Baseline sociodemographic and clinical characteristics of the sample population
CGI, Clinical Global Impression; HDRS, Hamilton Depression Rating Scale; SD, Standard Deviation.
This retrospective chart review suggests that adjunctive lamotrigine may be an effective and well-tolerated treatment for bipolar and unipolar depression. The significant improvement has been observed from the 4th week both in HDRS scores and CGI (p ≤ 0.01). These findings are consistent with other preliminary reports suggesting that lamotrigine may have both moodstabilizing and antidepressant properties in patients with bipolar disorder. Recently Montes et al. reported similar efficacy of lamotrigine in 34 patients and also long-term remission [5]. However, two bipolar patients switched to manic state, thus its putative role as a mood-stabilizing agent still remains unclear. The retrospective design, absence of a control group, small sample size and concomitant use of other medications are very important limitations. Also, given the recurrent nature of bipolar disorder, spontaneous improvement and remission cannot be excluded. However, these patients were with extensive past medication treatment and limited treatment response. Since lamotrigine was predominantly administered as add-on therapy, it is not possible to evaluate its independent action. However, it was encouraging that the response was observed in 76.5% of patients. The results of our report suggest that the drug should be investigated in long-term stabilization.
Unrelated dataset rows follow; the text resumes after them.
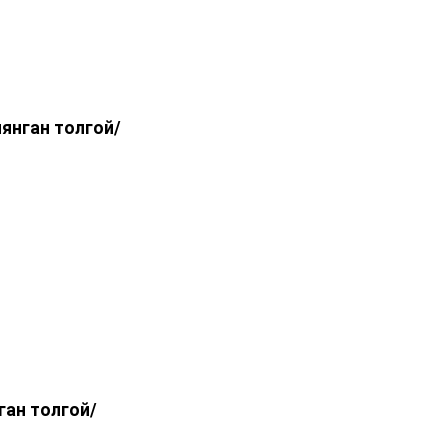
янган толгой
/
ган толгой
/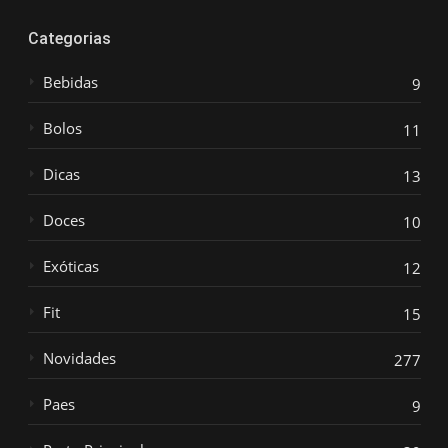
Categorias
Bebidas
9
Bolos
11
Dicas
13
Doces
10
Exóticas
12
Fit
15
Novidades
277
Paes
9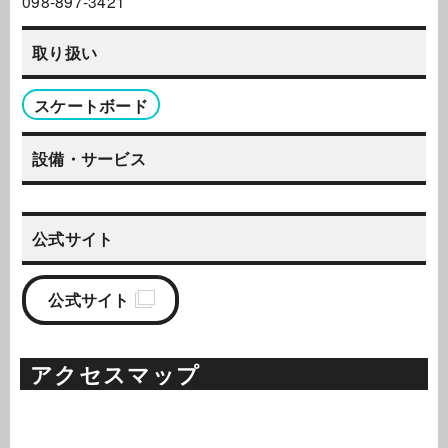
098-897-3421
取り扱い
スケートボード
設備・サービス
公式サイト
公式サイト
アクセスマップ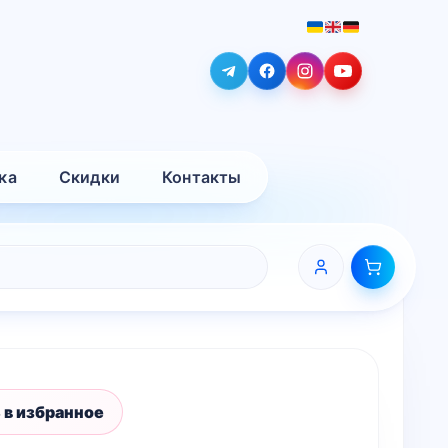
ка
Скидки
Контакты
 в избранное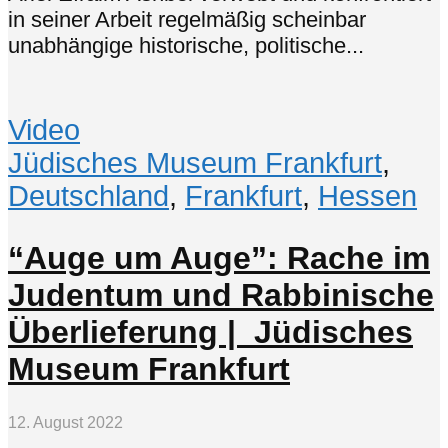
in seiner Arbeit regelmäßig scheinbar
unabhängige historische, politische...
Video
Jüdisches Museum Frankfurt
,
Deutschland
,
Frankfurt
,
Hessen
“Auge um Auge”: Rache im
Judentum und Rabbinische
Überlieferung | Jüdisches
Museum Frankfurt
12. August 2022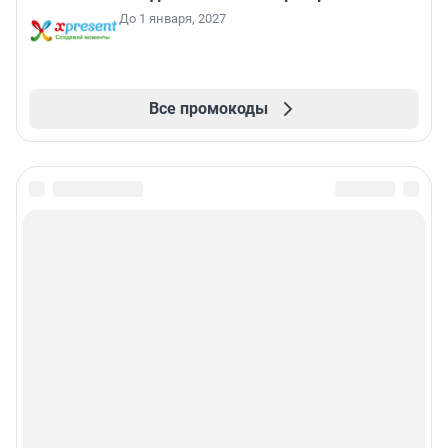
До 1 января, 2027
Все промокоды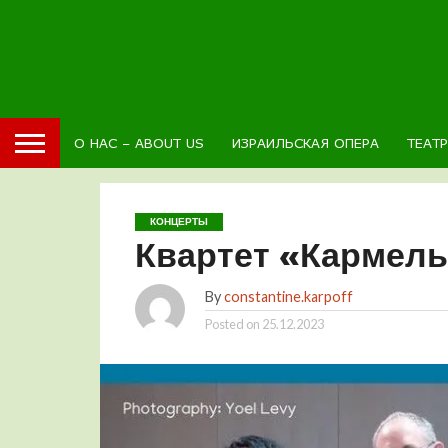
О НАС – ABOUT US
ИЗРАИЛЬСКАЯ ОПЕРА
ТЕАТ
КОНЦЕРТЫ
Квартет «Кармель
By
constantine.karpoff
Posted on
25.12.2023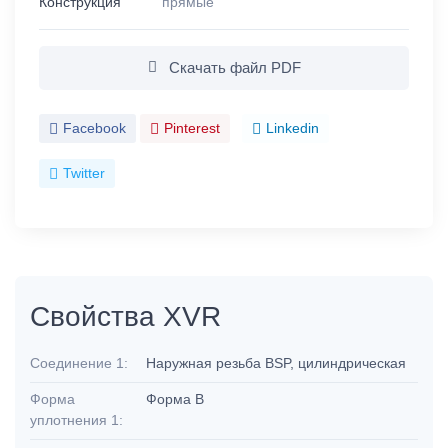
Конструкция
прямые
Скачать файл PDF
Facebook
Pinterest
Linkedin
Twitter
Свойства XVR
Соединение 1:
Наружная резьба BSP, цилиндрическая
Форма
Форма B
уплотнения 1: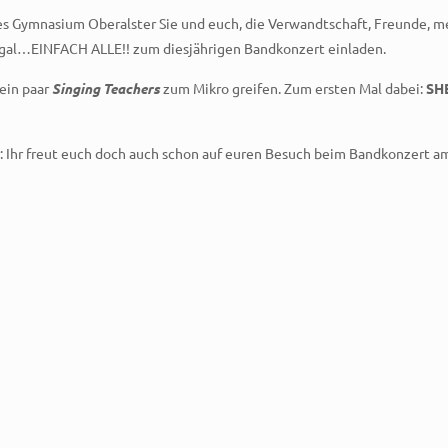
es Gymnasium Oberalster Sie und euch, die Verwandtschaft, Freunde, 
al…EINFACH ALLE!! zum diesjährigen Bandkonzert einladen.
ein paar
Singing Teachers
zum Mikro greifen. Zum ersten Mal dabei:
SH
er: Ihr freut euch doch auch schon auf euren Besuch beim Bandkonzert 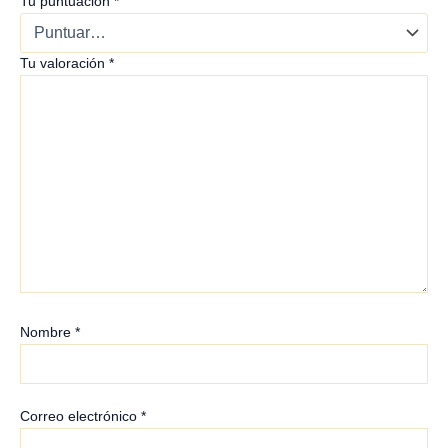
Tu puntuación
*
Tu valoración
*
Nombre
*
Correo electrónico
*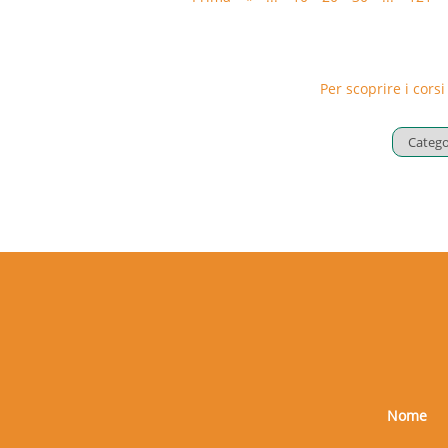
Per scoprire i corsi
Nome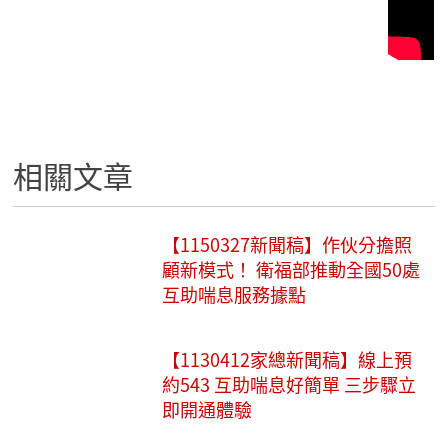
相關文章
【1150327新聞稿】作伙分擔照
顧新模式！ 衛福部推動全國50處
互助喘息服務據點
【1130412家總新聞稿】線上預
約543 互助喘息好簡單 三步驟立
即開通體驗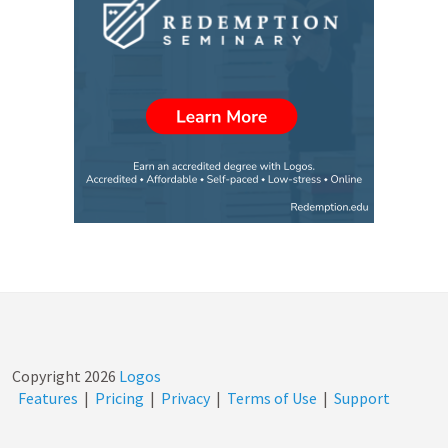
Copyright
2026
Logos
Features
|
Pricing
|
Privacy
|
Terms of Use
|
Support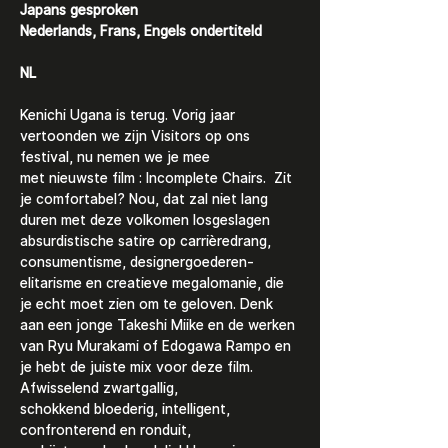
Japans gesproken
Nederlands, Frans, Engels ondertiteld
NL
Kenichi Ugana is terug. Vorig jaar 
vertoonden we zijn Visitors op ons 
festival, nu nemen we je mee 
met nieuwste film : Incomplete Chairs.  Zit 
je comfortabel? Nou, dat zal niet lang 
duren met deze volkomen losgeslagen 
absurdistische satire op carrièredrang, 
consumentisme, designergoederen-
elitarisme en creatieve megalomanie, die 
je echt moet zien om te geloven. Denk 
aan een jonge Takeshi Miike en de werken 
van Ryu Murakami of Edogawa Rampo en 
je hebt de juiste mix voor deze film. 
Afwisselend zwartgallig, 
schokkend bloederig, intelligent, 
confronterend en ronduit, 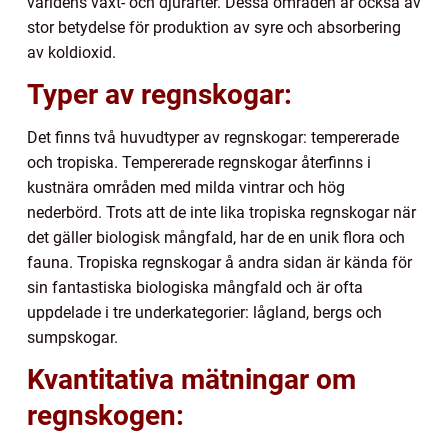
världens växt- och djurarter. Dessa områden är också av
stor betydelse för produktion av syre och absorbering
av koldioxid.
Typer av regnskogar:
Det finns två huvudtyper av regnskogar: tempererade
och tropiska. Tempererade regnskogar återfinns i
kustnära områden med milda vintrar och hög
nederbörd. Trots att de inte lika tropiska regnskogar när
det gäller biologisk mångfald, har de en unik flora och
fauna. Tropiska regnskogar å andra sidan är kända för
sin fantastiska biologiska mångfald och är ofta
uppdelade i tre underkategorier: lågland, bergs och
sumpskogar.
Kvantitativa mätningar om
regnskogen: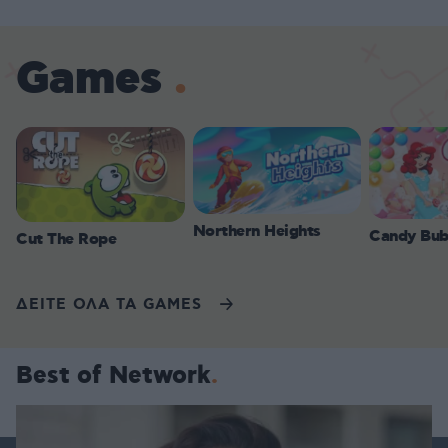
Games
Northern Heights
Candy Bub
Cut The Rope
ΔΕΙΤΕ ΟΛΑ ΤΑ GAMES
Best of Network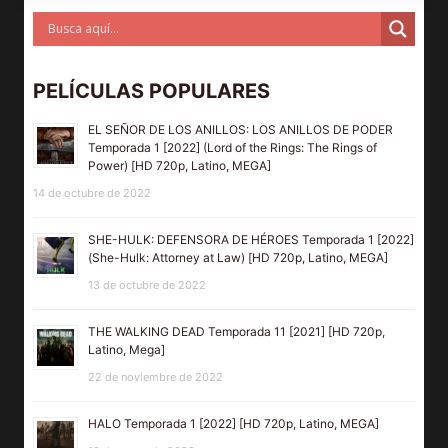
PELÍCULAS POPULARES
EL SEÑOR DE LOS ANILLOS: LOS ANILLOS DE PODER
Temporada 1 [2022] (Lord of the Rings: The Rings of
Power) [HD 720p, Latino, MEGA]
14 de octubre de 2022
SHE-HULK: DEFENSORA DE HÉROES Temporada 1 [2022]
(She-Hulk: Attorney at Law) [HD 720p, Latino, MEGA]
13 de octubre de 2022
THE WALKING DEAD Temporada 11 [2021] [HD 720p,
Latino, Mega]
22 de noviembre de 2022
HALO Temporada 1 [2022] [HD 720p, Latino, MEGA]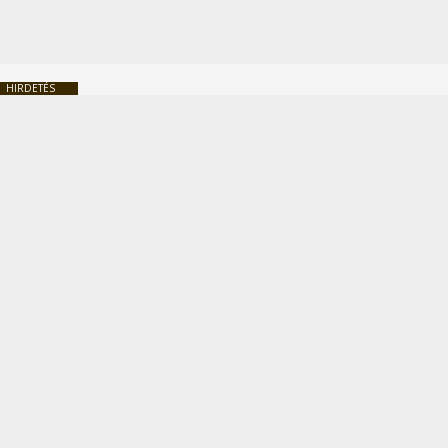
HIRDETÉS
Although this study had few patients, lamotrigine was shown to be effective on bipolar depressive episodes in most but not all cases. Fewer side effects were observed but as in the apparent jaundice case, clinicians should be aware of unwanted effects during application of the drug.
Nevertheless, this is the first retrospective chart review to assess the efficacy and safety of lamotrigine in Turkish patients and it found 76.5% remission rates with fewer side effects. Controlled trials are now needed to confirm the mood-stabilizing effects of lamotrigine.